Certains connaissent une évolution fulminante avec décès précoce, alors que d'autres ont des séquelles neurologiques à long terme. Parfois, des manifestations neurologiques (p. ex., choriorétinite, handicap intellectuel, surdité, convulsions) se développent des années plus tard chez un enfant qui semblait indemne à la naissance. Par conséquent, l'enfant atteint de toxoplasmose congénitale doit être suivi de près au-delà de la période néonatale.

Traitement

  • Parfois, spiramycine chez la femme enceinte

  • Pyriméthamine, sulfadiazine et acide folinique

Certaines données suggèrent que le traitement de femmes contaminées pendant la grossesse pourrait être utile pour le fœtus. La spiramycine (disponible aux USA avec une autorisation spéciale de la FDA) a été utilisée pour prévenir la transmission materno-fœtale mais ne fournit pas de traitement au fœtus. La pyriméthamine et les sulfamides ont été utilisés plus tard pendant la grossesse, pour traiter un fœtus infecté.

Le traitement du nouveau-né symptomatique et asymptomatique peut améliorer le pronostic. Par conséquent, le traitement est commencé avec la pyriméthamine (dose de charge initiale de 2 mg/kg po 1 fois/j pendant 2 j, puis 1 mg/kg, po 1 fois/j, maximum 25 mg), et la leucovorine (10 mg po q 3 fois/semaine). La sulfadiazine (50 mg/kg bid po, maximum 4 g) est commencée après résolution de l'ictère néonatal. Après les 6 mois de traitement initial, la sulfadiazine et la leucovorine sont poursuivies aux mêmes doses, tandis que la pyriméthamine est moins fréquemment administrée (seulement les lundi, mercredi et vendredi). Ce traitement doit être suivi pendant au moins 6 mois de plus. Tout traitement doit être supervisé par un médecin expert. L'utilisation des corticostéroïdes est controversée et doit être discutée au cas par cas mais pourra être considéré comme une choriorétinite active ou si les protéines du LCR sont > 1 g/dL.

Prévention

Il faut conseiller à la femme enceinte d'éviter les contacts avec les litières de chats et tout autre endroit contaminé par des excréments de chat. La viande doit être parfaitement cuite avant consommation. Il est nécessaire de se laver les mains après avoir manipulé de la viande crue ou des produits non lavés. Les femmes à risque d'infection primaire (p. ex., celles qui sont fréquemment exposées à des excréments de chats) doivent être dépistées pendant la grossesse.

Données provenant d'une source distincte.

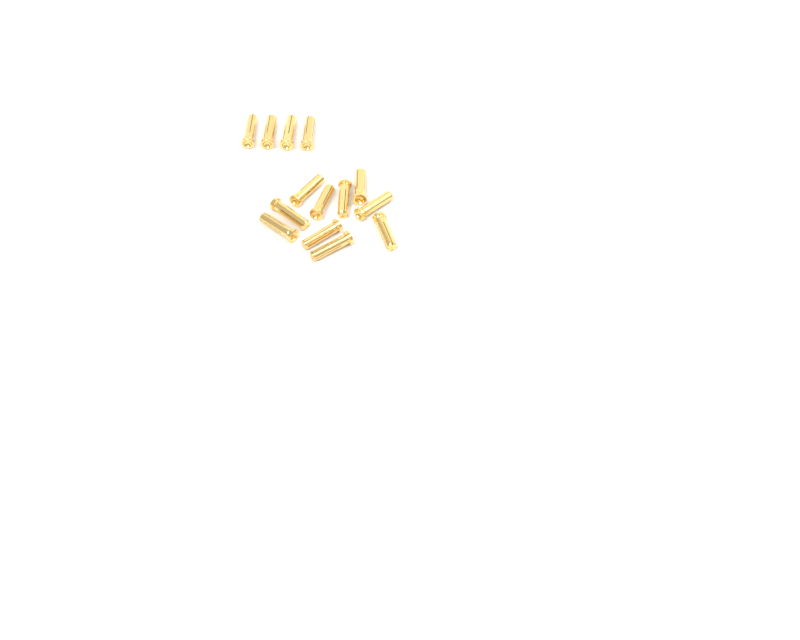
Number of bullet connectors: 14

En cas d’infection au cours du 1er ou du 2e trimestre, la femme devra être informée de la disponibilité d’un traitement.

Points clés

  • La toxoplasmose congénitale est généralement due à une infection maternelle primaire contractée pendant la grossesse; une infection antérieure est à faible risque.

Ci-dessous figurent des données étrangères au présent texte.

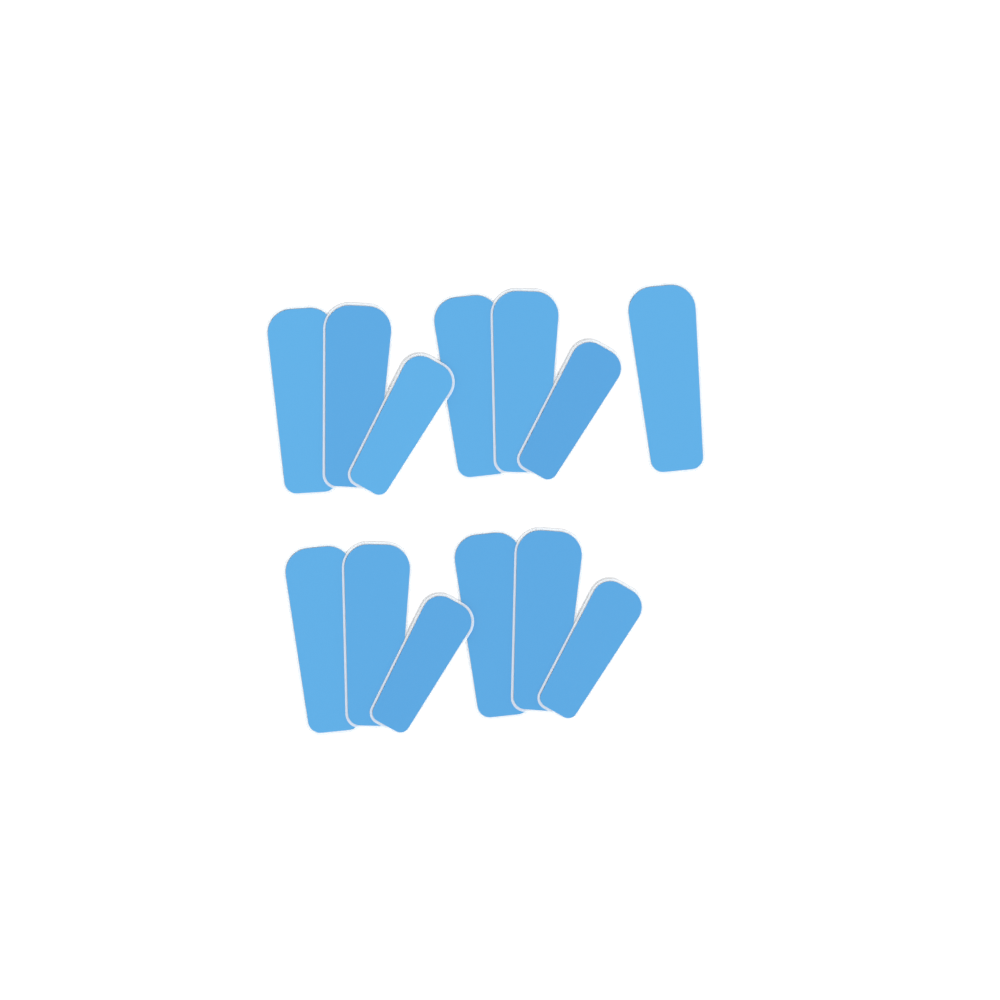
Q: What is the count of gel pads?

  • De nombreux organes peuvent être touchés, y compris le cœur, le foie, les poumons et le système nerveux central; la triade classique se compose de choriorétinite, hydrocéphalie et calcifications intracrâniennes.

  • Certains connaissent une évolution fulminante avec décès précoce, alors que d'autres ont des séquelles neurologiques à long terme (qui peut ne pas se développer pendant plusieurs années).

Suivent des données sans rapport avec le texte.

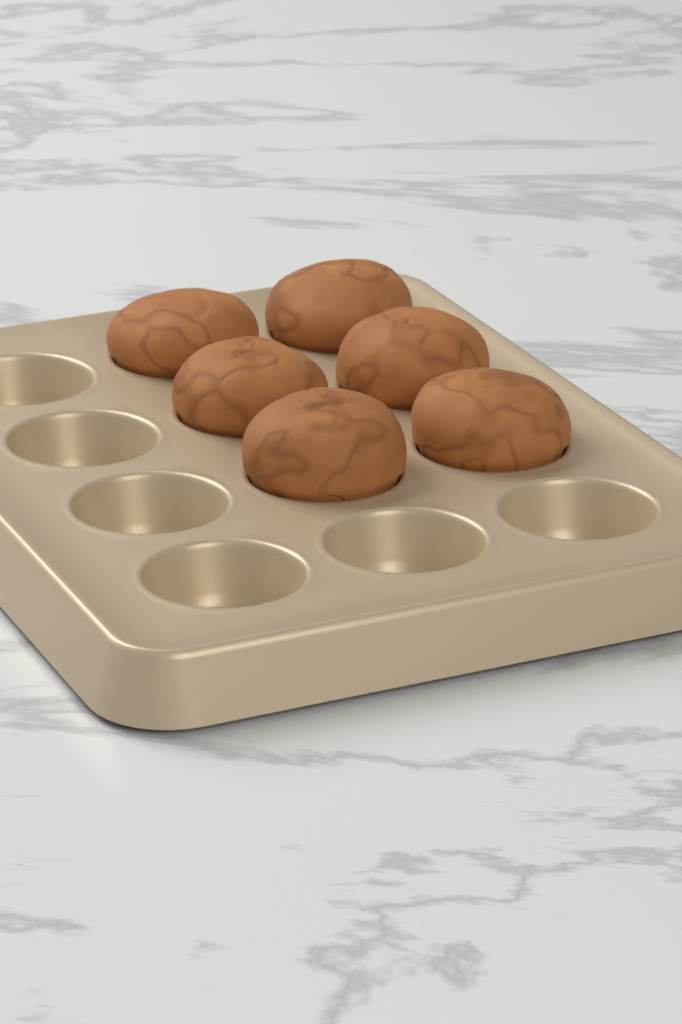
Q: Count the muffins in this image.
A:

  • Effectuer une analyse PCR du liquide amniotique (pour rechercher une infection fœtale) ou des liquides corporels (y compris du LCR) ainsi que des tissus à la recherche d'une infection néonatale; des tests sérologiques peuvent également être utilisés.

  • Effectuer une IRM ou une TDM du cerveau.

  • La pyriméthamine, la sulfadiazine et l'acide folinique peuvent être utiles.

  • La femme enceinte doit éviter les contacts avec les litières de chats et tout autre endroit contaminé par des excréments de chat.